The relative content of organized pigment, active centers, and acceptor pools of photosystem II and their interconnection during the development of the photosynthetic membranes of Chlamydomonas reinhardi y-1 have been measured using the fluorescence induction technique. The degree of connectivity and efficiency of the developing system has been assessed also from measurements of maximal rates, quantum yield, and flash yield of 2,6-dichlorophenolindophenol photoreduction using H₂O as the electron donor. The results obtained indicate that the process of membrane development in this organism consists of two phases: an initial phase of reorganization and connection between pre-existing components, and a second phase of actual accumulation of newly formed, complete, and active units. The ratio of active centers to Chl remains practically constant throughout the process while the degree of connectivity between the active center and the plastoquinone pool was doubled during the early phase of the greening.
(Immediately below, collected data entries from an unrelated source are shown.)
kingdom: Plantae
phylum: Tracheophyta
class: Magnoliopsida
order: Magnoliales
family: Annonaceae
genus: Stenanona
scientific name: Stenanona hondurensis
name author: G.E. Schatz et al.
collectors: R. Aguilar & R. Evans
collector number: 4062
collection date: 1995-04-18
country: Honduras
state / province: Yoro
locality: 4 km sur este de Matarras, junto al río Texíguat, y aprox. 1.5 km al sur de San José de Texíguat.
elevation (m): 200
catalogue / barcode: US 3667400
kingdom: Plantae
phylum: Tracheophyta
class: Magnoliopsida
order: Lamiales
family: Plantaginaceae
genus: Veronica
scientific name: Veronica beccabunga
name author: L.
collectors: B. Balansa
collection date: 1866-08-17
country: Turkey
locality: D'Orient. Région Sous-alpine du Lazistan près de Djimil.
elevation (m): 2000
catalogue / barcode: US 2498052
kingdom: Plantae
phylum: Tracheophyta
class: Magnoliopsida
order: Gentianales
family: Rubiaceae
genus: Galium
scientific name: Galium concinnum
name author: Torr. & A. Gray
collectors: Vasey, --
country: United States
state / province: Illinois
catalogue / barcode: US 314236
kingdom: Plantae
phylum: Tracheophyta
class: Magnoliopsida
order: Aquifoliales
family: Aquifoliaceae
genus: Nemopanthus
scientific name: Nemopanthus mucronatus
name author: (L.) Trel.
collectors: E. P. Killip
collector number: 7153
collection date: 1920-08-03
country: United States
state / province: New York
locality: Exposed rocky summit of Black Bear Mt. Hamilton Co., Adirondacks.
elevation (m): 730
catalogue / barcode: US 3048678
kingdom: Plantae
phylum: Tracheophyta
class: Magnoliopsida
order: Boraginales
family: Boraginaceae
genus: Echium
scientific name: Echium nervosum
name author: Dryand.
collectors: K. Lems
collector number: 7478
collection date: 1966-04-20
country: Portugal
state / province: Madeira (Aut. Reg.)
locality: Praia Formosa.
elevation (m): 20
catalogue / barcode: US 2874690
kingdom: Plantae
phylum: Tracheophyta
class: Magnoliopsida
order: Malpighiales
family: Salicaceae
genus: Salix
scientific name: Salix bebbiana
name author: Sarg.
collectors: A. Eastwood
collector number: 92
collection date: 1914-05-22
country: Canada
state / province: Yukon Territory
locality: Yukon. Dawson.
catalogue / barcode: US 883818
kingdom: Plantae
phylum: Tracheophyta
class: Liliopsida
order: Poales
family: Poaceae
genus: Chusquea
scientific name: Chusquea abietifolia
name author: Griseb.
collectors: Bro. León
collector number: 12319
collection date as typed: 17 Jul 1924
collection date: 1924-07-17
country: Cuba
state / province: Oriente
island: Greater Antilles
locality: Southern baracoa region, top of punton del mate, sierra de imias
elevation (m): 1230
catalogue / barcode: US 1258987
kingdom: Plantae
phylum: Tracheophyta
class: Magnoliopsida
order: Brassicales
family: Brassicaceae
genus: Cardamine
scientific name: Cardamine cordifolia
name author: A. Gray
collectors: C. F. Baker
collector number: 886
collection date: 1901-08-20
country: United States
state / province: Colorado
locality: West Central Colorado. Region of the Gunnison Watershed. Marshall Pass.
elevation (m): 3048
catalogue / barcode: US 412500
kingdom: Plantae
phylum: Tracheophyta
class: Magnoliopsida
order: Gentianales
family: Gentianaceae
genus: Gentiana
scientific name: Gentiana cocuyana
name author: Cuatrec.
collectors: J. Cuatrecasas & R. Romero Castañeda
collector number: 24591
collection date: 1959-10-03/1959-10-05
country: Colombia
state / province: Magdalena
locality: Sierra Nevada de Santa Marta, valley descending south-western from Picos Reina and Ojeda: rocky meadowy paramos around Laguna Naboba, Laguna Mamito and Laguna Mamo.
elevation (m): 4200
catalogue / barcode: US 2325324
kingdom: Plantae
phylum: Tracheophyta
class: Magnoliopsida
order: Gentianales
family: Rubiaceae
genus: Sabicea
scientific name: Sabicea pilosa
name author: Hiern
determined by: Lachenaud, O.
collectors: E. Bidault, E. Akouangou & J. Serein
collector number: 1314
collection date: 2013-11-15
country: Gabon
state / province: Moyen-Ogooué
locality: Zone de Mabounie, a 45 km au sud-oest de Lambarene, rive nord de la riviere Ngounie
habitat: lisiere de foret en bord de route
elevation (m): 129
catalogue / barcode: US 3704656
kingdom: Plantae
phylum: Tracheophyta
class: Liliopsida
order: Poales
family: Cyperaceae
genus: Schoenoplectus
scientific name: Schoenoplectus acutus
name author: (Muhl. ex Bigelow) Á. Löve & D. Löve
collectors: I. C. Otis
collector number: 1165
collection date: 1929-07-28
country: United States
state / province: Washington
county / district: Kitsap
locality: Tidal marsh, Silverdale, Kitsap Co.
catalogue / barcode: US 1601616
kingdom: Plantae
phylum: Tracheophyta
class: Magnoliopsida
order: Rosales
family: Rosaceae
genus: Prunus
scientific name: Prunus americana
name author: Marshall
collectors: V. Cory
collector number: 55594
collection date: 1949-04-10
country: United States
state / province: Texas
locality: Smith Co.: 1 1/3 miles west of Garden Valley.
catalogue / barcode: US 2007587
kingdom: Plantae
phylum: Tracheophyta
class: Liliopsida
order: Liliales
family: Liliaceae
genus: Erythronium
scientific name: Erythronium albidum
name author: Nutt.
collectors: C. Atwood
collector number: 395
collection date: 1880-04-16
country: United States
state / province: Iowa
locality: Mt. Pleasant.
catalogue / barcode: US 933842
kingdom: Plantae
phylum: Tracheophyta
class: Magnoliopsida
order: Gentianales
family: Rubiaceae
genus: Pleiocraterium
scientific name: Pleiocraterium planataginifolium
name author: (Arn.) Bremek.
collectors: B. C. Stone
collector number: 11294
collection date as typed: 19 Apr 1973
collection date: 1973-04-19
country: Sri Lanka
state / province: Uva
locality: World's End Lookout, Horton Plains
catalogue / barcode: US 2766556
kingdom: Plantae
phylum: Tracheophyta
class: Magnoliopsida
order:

In addition the degree of connectivity between the plastoquinone pool and the rest of the electron transport chain increases as demonstrated by a 10- to 20-fold rise in the quantum yield and a 10-fold rise in the maximal rate and the flash yield. The ratio of light harvesting Chl to active centers remains apparently constant during the second phase of the greening as indicated by light saturation experiments and by the constancy of the apparent photosynthetic unit size. Electron donation from H₂O seems to develop slower than the activity of the rest of the complex as demonstrated by measurements of 2,6-dichlorophenolindophenol photoreduction using 1,5-diphenylcarbazide as the electron donor. The value of all the above parameters which remain constant during the second phase of the greening are comparable to those obtained with membranes of light-grown cells.